## Data
* * *
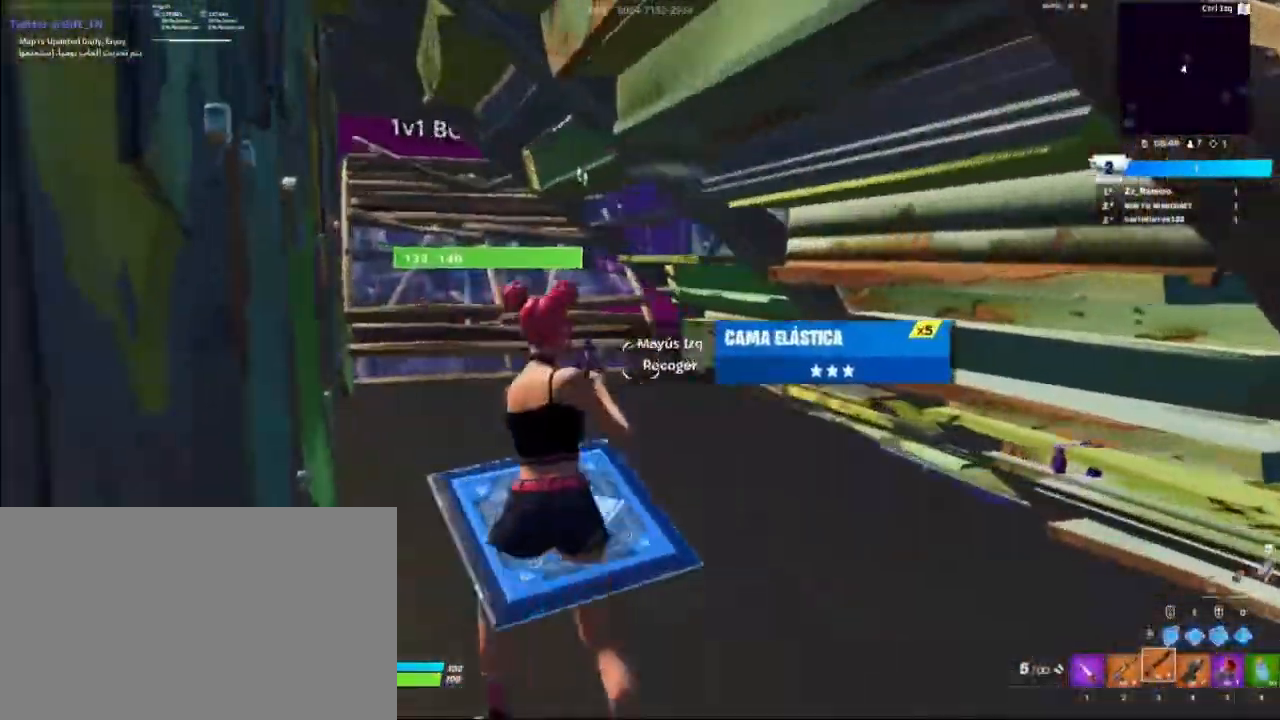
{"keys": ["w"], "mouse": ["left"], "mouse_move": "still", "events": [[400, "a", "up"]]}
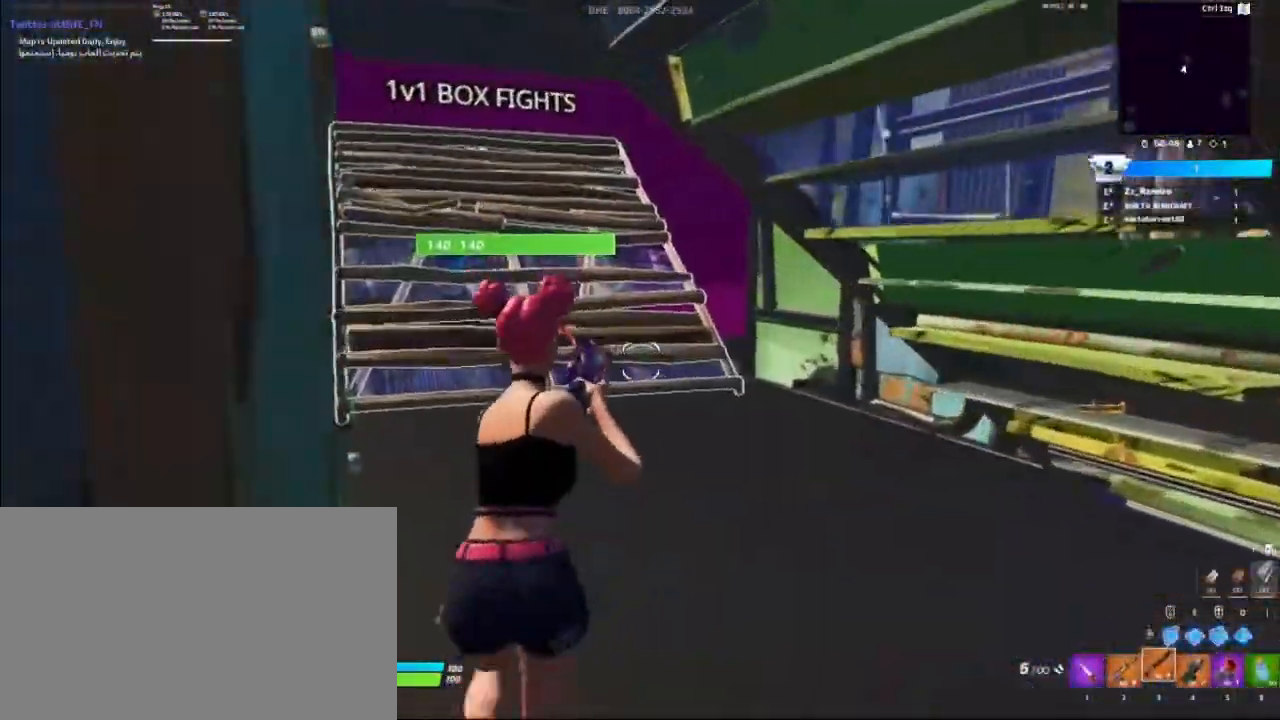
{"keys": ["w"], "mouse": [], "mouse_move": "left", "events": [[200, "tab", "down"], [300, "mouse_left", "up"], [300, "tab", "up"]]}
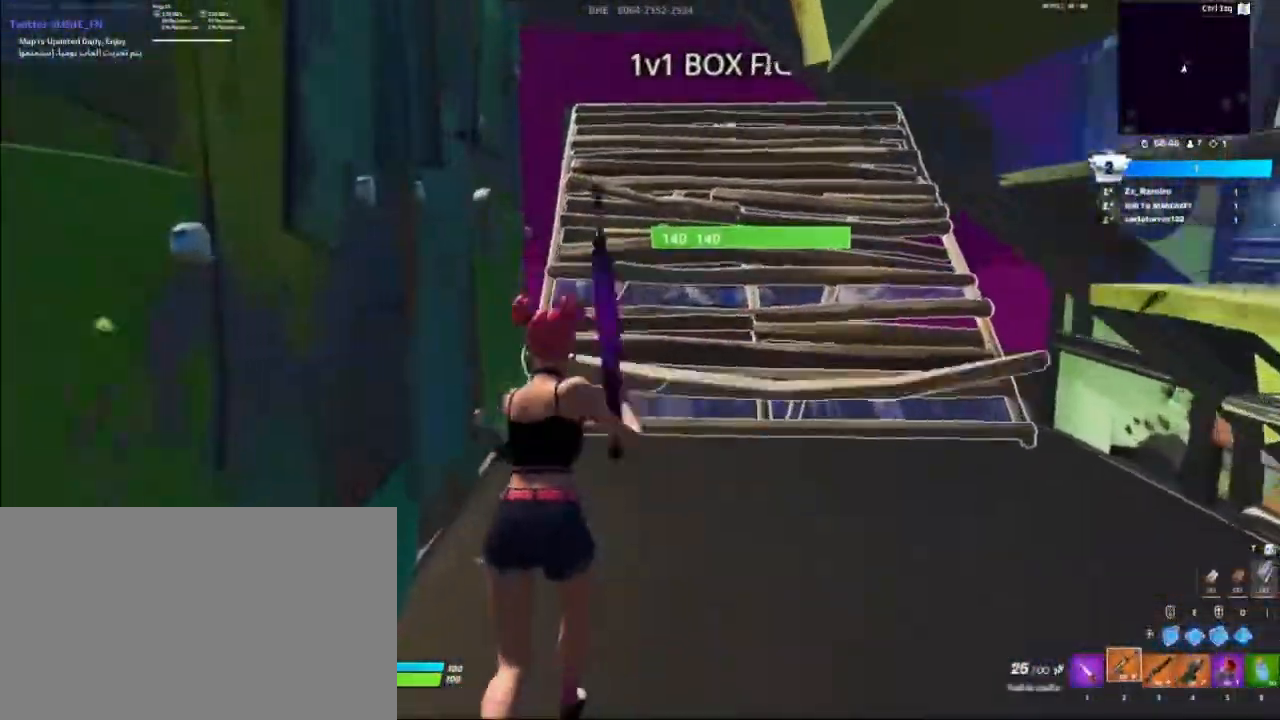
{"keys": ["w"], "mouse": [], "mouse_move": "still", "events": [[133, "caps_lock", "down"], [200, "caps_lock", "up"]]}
* * *
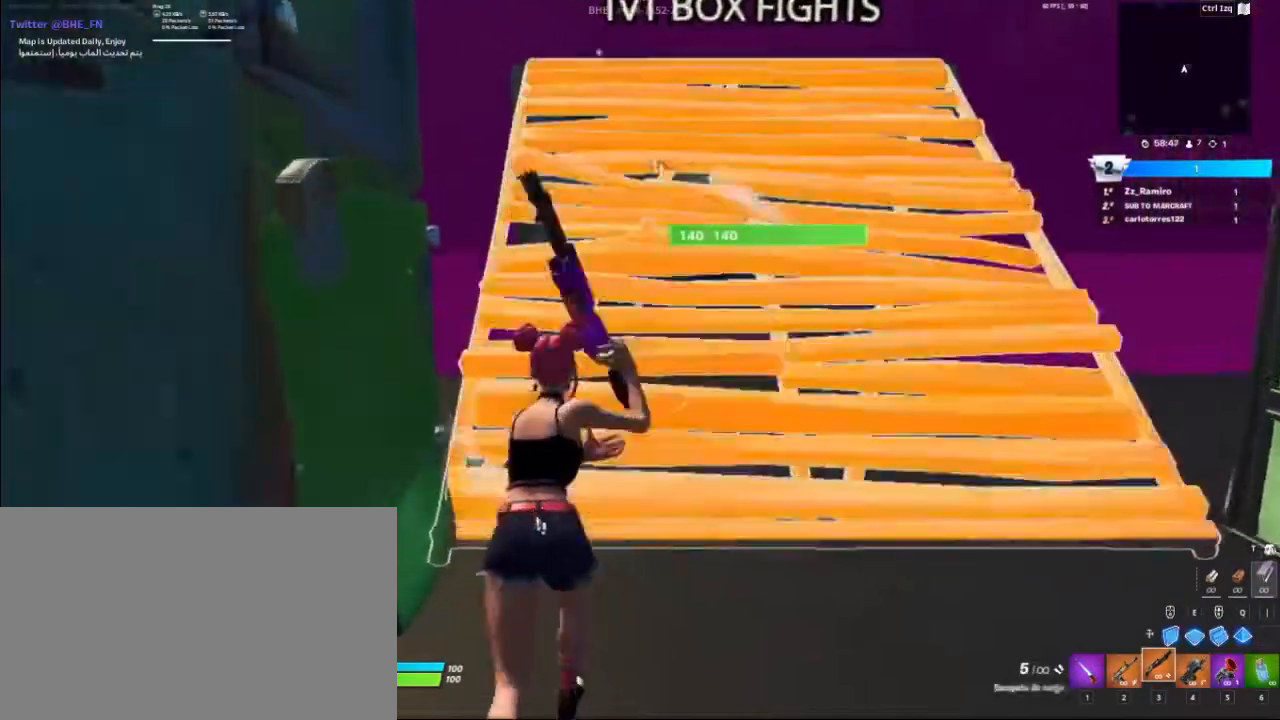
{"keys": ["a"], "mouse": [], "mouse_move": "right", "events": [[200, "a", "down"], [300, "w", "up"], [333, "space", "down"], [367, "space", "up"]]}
* * *
## Exercise prompt
How many lines of the listing above hold "left"? Answer with the number alone.

## Expected answer
2